Lucy turned back to the water. "I'm not sure anyone actually knows the full story of what happened," she admitted. "None of us saw everything. This was... it was just so much bigger than anything I've seen Fairy Tail get into before. All the other times it's just been Fairy Tail, or maybe a couple of other guilds. This time... this time it was everyone, everywhere. There was just... so much damage."
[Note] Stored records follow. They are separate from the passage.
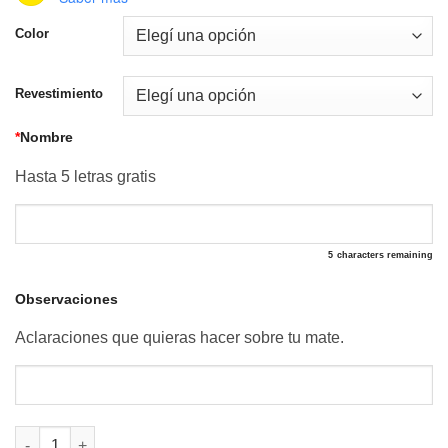
Color
Revestimiento
*
Nombre
Hasta 5 letras gratis
5
characters remaining
Observaciones
Aclaraciones que quieras hacer sobre tu mate.
Combo Mate Imperial AFA Y Bombilla con Copa + 3 Estrellas ca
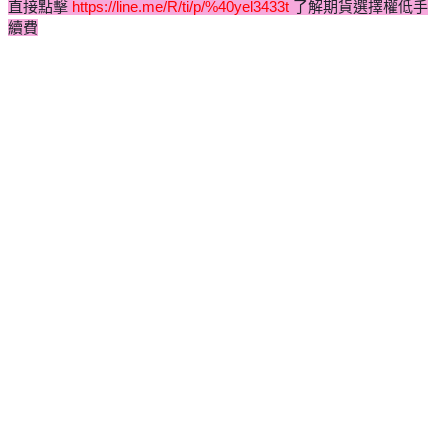
直接點擊
https://line.me/R/ti/p/%40yel3433t
了解期貨選擇權低手
續費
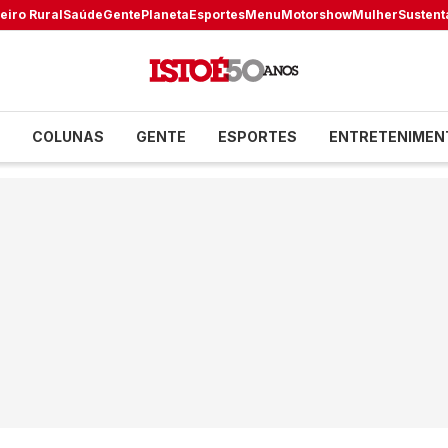
eiro Rural
Saúde
Gente
Planeta
Esportes
Menu
Motorshow
Mulher
Sustent
COLUNAS
GENTE
ESPORTES
ENTRETENIMEN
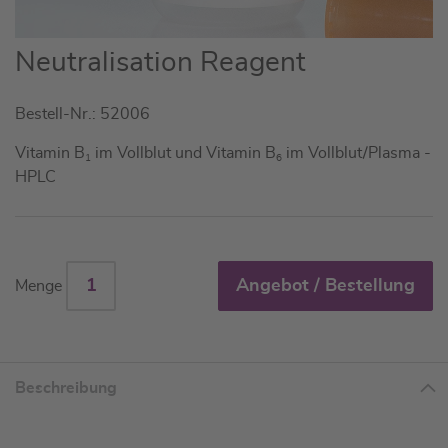
Zum
Neutralisation Reagent
Anfang
der
Bestell-Nr.: 52006
Bildgalerie
springen
Vitamin B
im Vollblut und Vitamin B
im Vollblut/Plasma -
1
6
HPLC
Angebot / Bestellung
Menge
Beschreibung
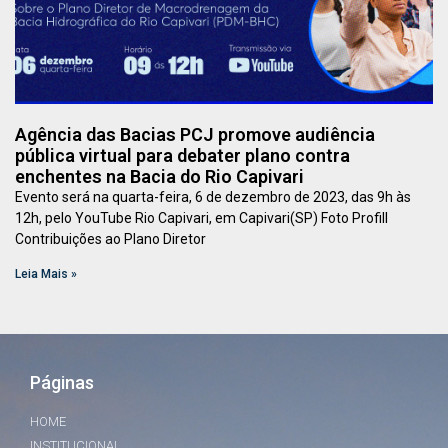
Agência das Bacias PCJ promove audiência
pública virtual para debater plano contra
enchentes na Bacia do Rio Capivari
Evento será na quarta-feira, 6 de dezembro de 2023, das 9h às
12h, pelo YouTube Rio Capivari, em Capivari(SP) Foto Profill
Contribuições ao Plano Diretor
Leia Mais »
Páginas
HOME
INSTITUCIONAL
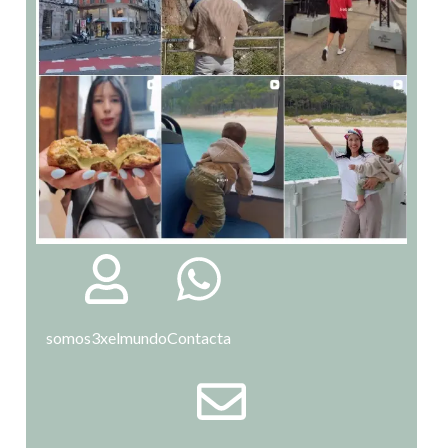
somos3xelmundo
Contacta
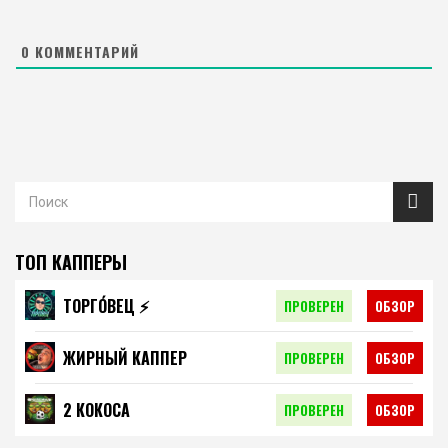
0
КОММЕНТАРИЙ
ТОП КАППЕРЫ
ТОРГО́ВЕЦ ⚡️
ПРОВЕРЕН
ОБЗОР
ЖИРНЫЙ КАППЕР
ПРОВЕРЕН
ОБЗОР
2 КОКОСА
ПРОВЕРЕН
ОБЗОР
"We should have been here to help," Fried said, and she looked at him in shock. Surely we didn't mean Laxus and the other Raijinshuu? "If I'd been quicker to realise what was happening, if I'd brought everyone home faster, before the barrier particles really affected us, maybe we could have done something to help. The protective runes around the guild-hall might have been stronger. They probably could have withstood the blast, then at least we'd still have a guild-hall. I - we could have fought. We could have helped."

That was the moment that Lucy finally understood what it was that had driven Fried out here alone, so far from all of the others.

A strange, aching sadness rose in a wave of compassion against her heart, breathtaking in its rise and leaving only stillness in its wake. A writer she might be, but she couldn't reach the words she wanted. Comfort seemed hollow, pity was contemptible, logic was far too cold.

And so she said nothing, and leaned against the railing of the bridge, and just stayed. Sometimes, silence said more than anything else.

.

Lucy had long since forgotten why she had ventured out into town in the first place. Somehow, it seemed to pale into insignificance when compared to standing on a bridge over a dark river for long, slow minutes as the sun climbed towards midday, one half of a silence that had too many wounds at its heart.

She would heal; she knew that in her head even as her heart ached. And he would heal too, eventually. But the scars from this battle would linger for much longer than they ever had before, and she had no way of knowing what echoes they might leave in the minds and hearts of those who had drowned in darkness.